Neuköllns Bürgermeister Heinz Buschkowsky (SPD) hat das Betreuungsgeld stets abgelehnt. Vor zwei Jahren löste er mit seiner Bemerkung, manche Unterschichteltern würden dieses Geld eher versaufen, statt es für ihre Kinder zu nutzen, starke Diskussionen aus. Buschkowsky tritt zudem dafür ein, das vor allem Kinder aus bildungsfernen Schichten so früh wie möglich die Kita besuchen sollen. Er forderte bereits vor einem Jahr eine Kitapflicht für Kinder ab einem Jahr.

Auch bei Noch-Sozialsenatorin Carola Bluhm (Linke) stoßen die Pläne auf Ablehnung. Diese seien nicht im Sinne der Kinder und könnten „nur nach hinten losgehen“, sagte Sprecherin Karin Rietz. Auch ein anderes Prestigeobjekt der Bundesregierung, das sogenannte Bildungs- und Teilhabepaket, mit dem Kinder und Jugendliche aus sozial schwachen Familien gefördert werden sollen, sei nicht besonders erfolgreich.

In Berlin haben nach Angaben aus der Sozialverwaltung erst 46 Prozent der Berechtigten Leistungen aus dem Paket beantragt. Darüber gibt es Förderungen beim schulischen Mittagessen, bei Nachhilfe, Schulausflügen und bei der Mitgliedschaft in Vereinen. „Es wird immer einen Prozentsatz von Eltern geben, die solche Förderung nicht beantragen“, sagt Rietz. Das habe inzwischen selbst Bundesarbeitsministerin Ursula von der Leyen (CDU) erkannt. Deswegen sollte auch das Antragsverfahren vereinfacht werden. In Berlin haben rund 200 000 Kinder und Jugendliche Anspruch auf diese Leistungen.

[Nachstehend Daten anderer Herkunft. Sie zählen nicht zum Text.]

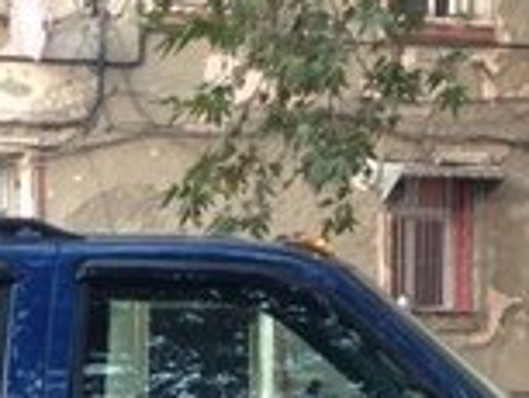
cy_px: 594
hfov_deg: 13.7
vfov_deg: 10.1
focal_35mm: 142
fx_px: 2172
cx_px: 41
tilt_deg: -4.9
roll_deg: +0.2
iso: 100
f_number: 2.4
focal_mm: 4.12
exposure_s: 1/20
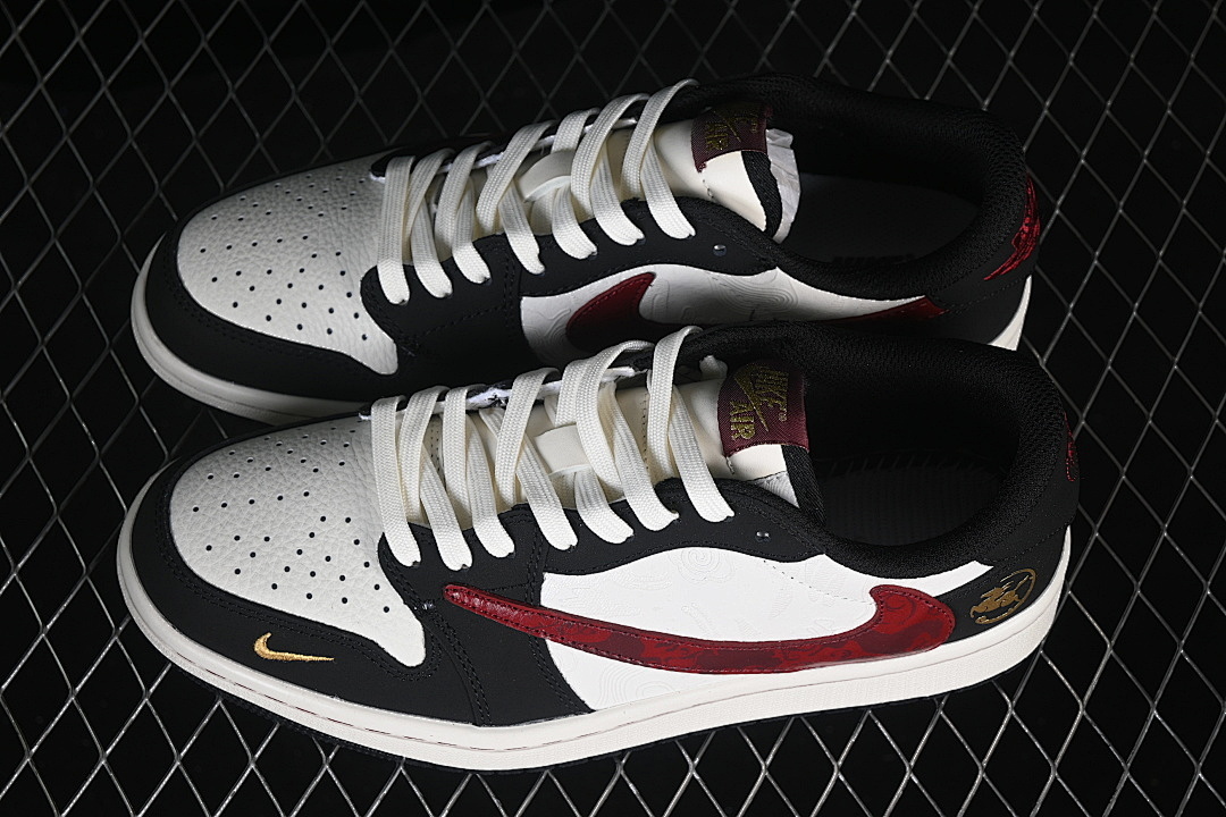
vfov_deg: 18.2
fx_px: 2554
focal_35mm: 75
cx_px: 613
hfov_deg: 27.0
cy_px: 408
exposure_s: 1/80
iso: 160
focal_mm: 50
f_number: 7.1
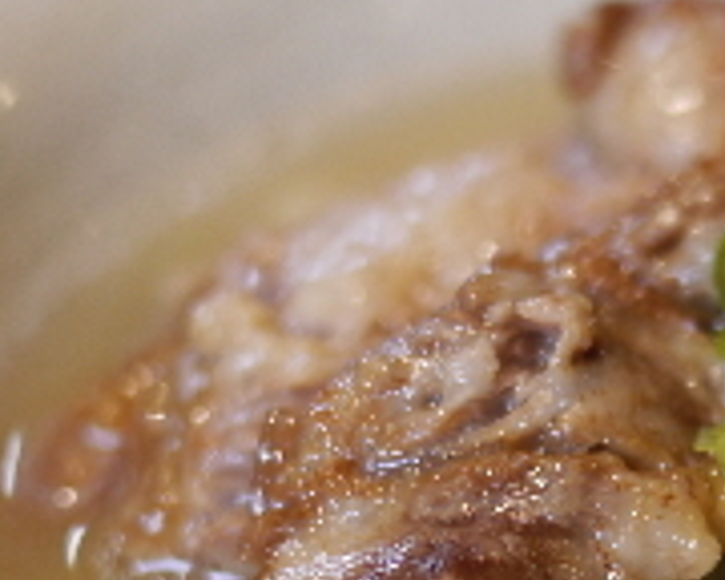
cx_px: 709
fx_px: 2789
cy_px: 608
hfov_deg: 14.6
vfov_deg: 11.7
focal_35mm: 130
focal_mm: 20
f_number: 1.7
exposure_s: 1/40
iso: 100
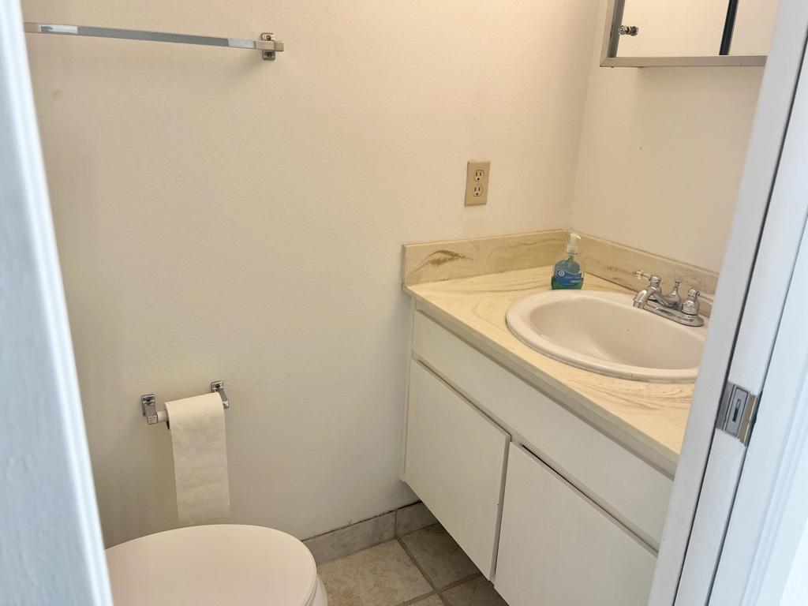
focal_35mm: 26
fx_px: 607
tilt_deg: -19.6
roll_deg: -3.0
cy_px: 303
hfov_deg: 67.3
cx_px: 404
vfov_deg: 53.1
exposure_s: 1/60
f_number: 1.5
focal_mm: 5.7
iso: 80
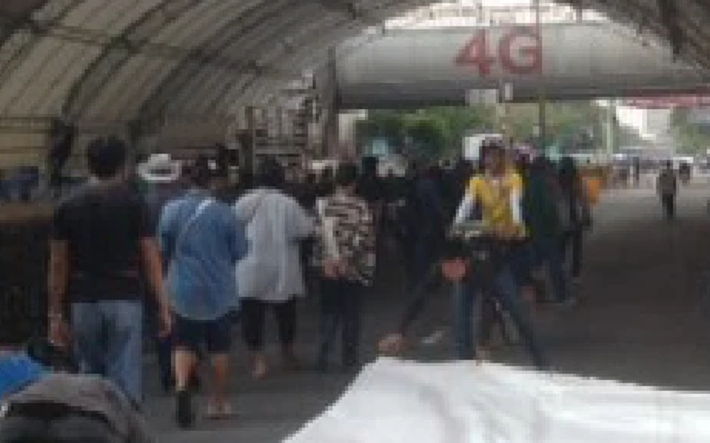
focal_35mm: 91
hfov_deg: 22.7
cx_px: 497
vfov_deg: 14.3
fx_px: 1761
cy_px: 122
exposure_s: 1/194
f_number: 2.4
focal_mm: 3.3
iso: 32
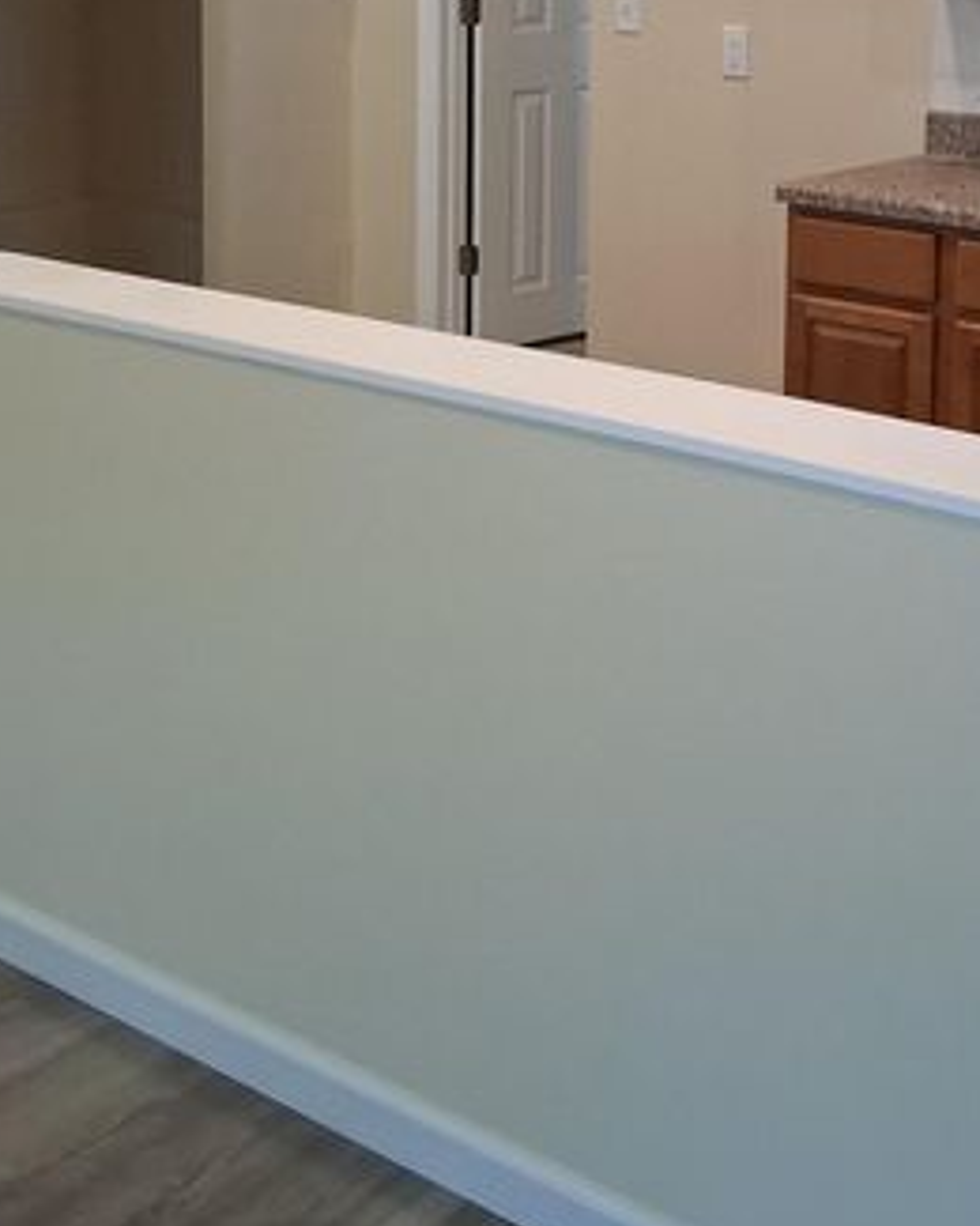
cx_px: 822
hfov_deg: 28.3
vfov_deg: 33.7
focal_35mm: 52
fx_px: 1885
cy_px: 85
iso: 400
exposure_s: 1/120
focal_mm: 3.98
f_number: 1.8
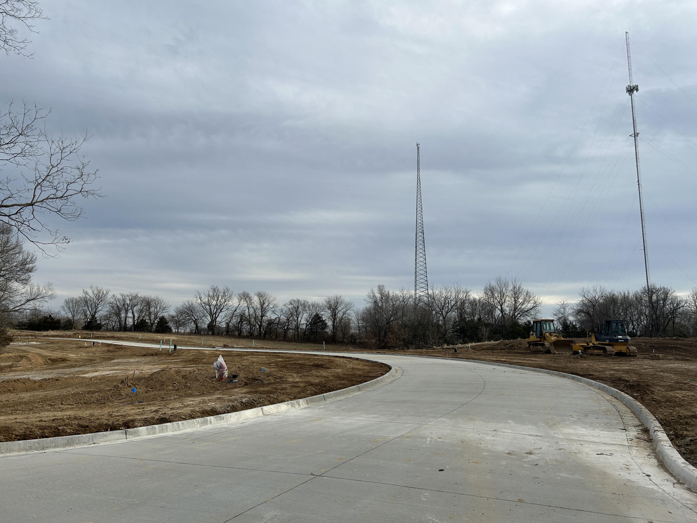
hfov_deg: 67.3
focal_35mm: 26
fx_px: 524
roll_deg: -0.3
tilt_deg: +8.9
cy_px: 262
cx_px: 348
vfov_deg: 53.1
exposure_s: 1/3356
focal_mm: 5.7
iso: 50
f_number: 1.5
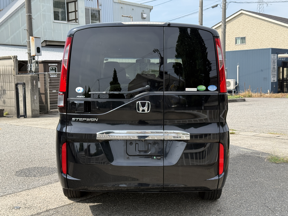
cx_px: 144
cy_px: 108
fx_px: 399
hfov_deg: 39.7
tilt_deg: -4.2
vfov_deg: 30.3
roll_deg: +1.6
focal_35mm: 48
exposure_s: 1/2667
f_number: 1.78
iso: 100
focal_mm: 6.76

Unterdessen werden bereits seit 2008 in Berlin auch mit Bundesmitteln mehr Betreuungsmöglichkeiten für Unter-Dreijährige geschaffen. Bis 2013 sollen so 4000 Kleinkinder zusätzlich einen Platz in einer Kita finden können. Dabei liegt Berlin in dieser Altersgruppe weit über dem Bundesdurchschnitt. Hier werden rund 43 Prozent der Kinder in einer Kita oder Tagespflegeeinrichtung betreut.

Allerdings werden in Berlin nach der Bedarfsplanung des Senats bis 2015 für Kinder bis zum Schulstart 19 000 weitere Plätze benötigt. Nach den Vorstellungen der Bildungsverwaltung sollen 8000 davon mit freien Trägern und Bezirken geschaffen werden, in dem zwar genehmigte, bisher aber nicht angebotene Plätze aktiviert werden. Woher die Mittel für den Ausbau der weiteren 11 000 Kitaplätze kommen sollen, müsse der neue Senat entscheiden. Derzeit besuchen rund 120 000 Jungen und Mädchen eine Kita.

Ein weiteres Problem ist inzwischen auch, dass Erzieher fehlen. Nach Angaben der Verwaltung wurden deswegen in den vergangenen fünf Jahren die Ausbildungskapazitäten fast um 50 Prozent erhöht. In neu gegründeten Fachschulen in privater Trägerschaft wird auch eine berufsbegleitende Teilzeitausbildung angeboten. Außerdem wurden die Möglichkeiten für einen Quereinstieg in den Erzieherberuf erweitert.